LBBJ: So that is the position that you believe the United States government should take, that Iran, under absolutely no conditions, should have a nuclear weapon?
Lowenthal: But we will try all ways short of an attack, of an aggressive attack. We will close the tap. We will isolate Iran. We will remove money from the central bank.
LBBJ: We understand this is hypothetical, and probably several years off, at the very least, but what if those things don't work?
Lowenthal: Everything is on the table. Iran will not develop nuclear weapons. The question is, do we posture now and scream and yell? I don't have the intelligence to know that, but I believe the president has it.
LBBJ: Here's another hypothetical. Let's say there's an uprising in Iran.
Lowenthal: Thank goodness.
LBBJ: Because the economic sanctions are working.
LBBJ: And the people are finally tired. They've had enough of their rulers.
Lowenthal: I would hope so.
LBBJ: What should the United States do at that point?
Lowenthal: I don't know. It depends. I think that the entire world would like to see Iran's rulers leave. I don't think that anybody supports them. I think that they trade with Iran – the Russians and the Chinese – but I don't think anybody thinks that Iran is anything but a rogue nation at this point. So I would hope that we would have worldwide condemnation if there were a worldwide support for a revolution.
LBBJ: We have had worldwide condemnation of what Syria is doing to its people and nobody has stepped in to help there. The U.N. is pretty much worthless at this point, isn't it?

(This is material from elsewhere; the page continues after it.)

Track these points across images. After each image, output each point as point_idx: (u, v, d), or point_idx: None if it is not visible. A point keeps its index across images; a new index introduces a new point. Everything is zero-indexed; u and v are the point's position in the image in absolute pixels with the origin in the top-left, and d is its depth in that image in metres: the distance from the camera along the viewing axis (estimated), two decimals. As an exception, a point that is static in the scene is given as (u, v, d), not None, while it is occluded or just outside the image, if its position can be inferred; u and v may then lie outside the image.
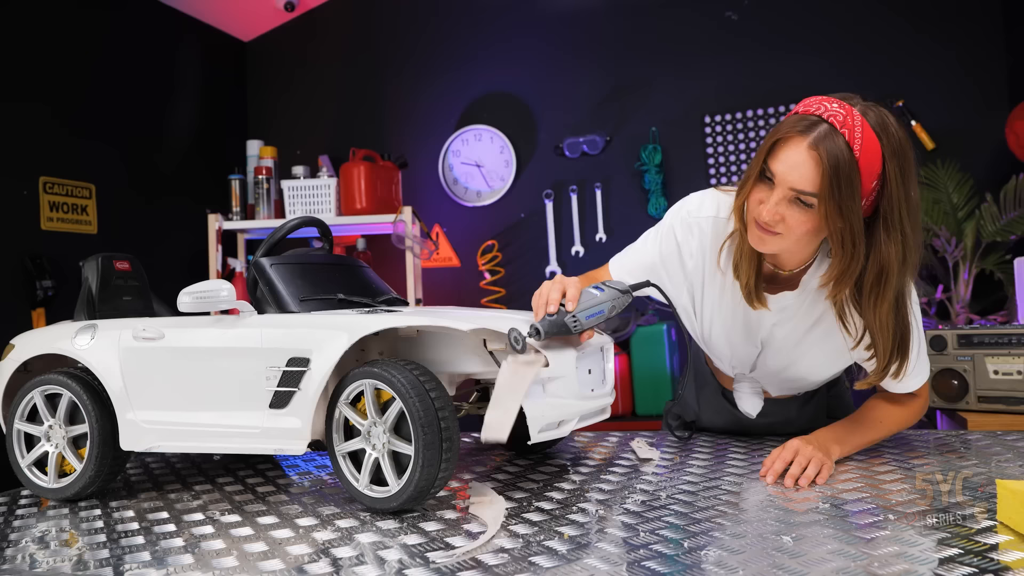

Lowenthal: Well, I don't think people in the United States want to see our role as the role of having to step in everywhere. I think our role has been that we have done as much as we can do.
LBBJ: If we use Syria as an example, the U.N. is pretty much . . . its hands are tied when a nation tries to kill its own people. Iran could do the same thing. They could start killing their own people if the people have an uprising. Do you think the U.S., because of the potential uprising in Iran . . .
Lowenthal: I think the U.S. should go to the United Nations and build worldwide support if there needs to be an intervention.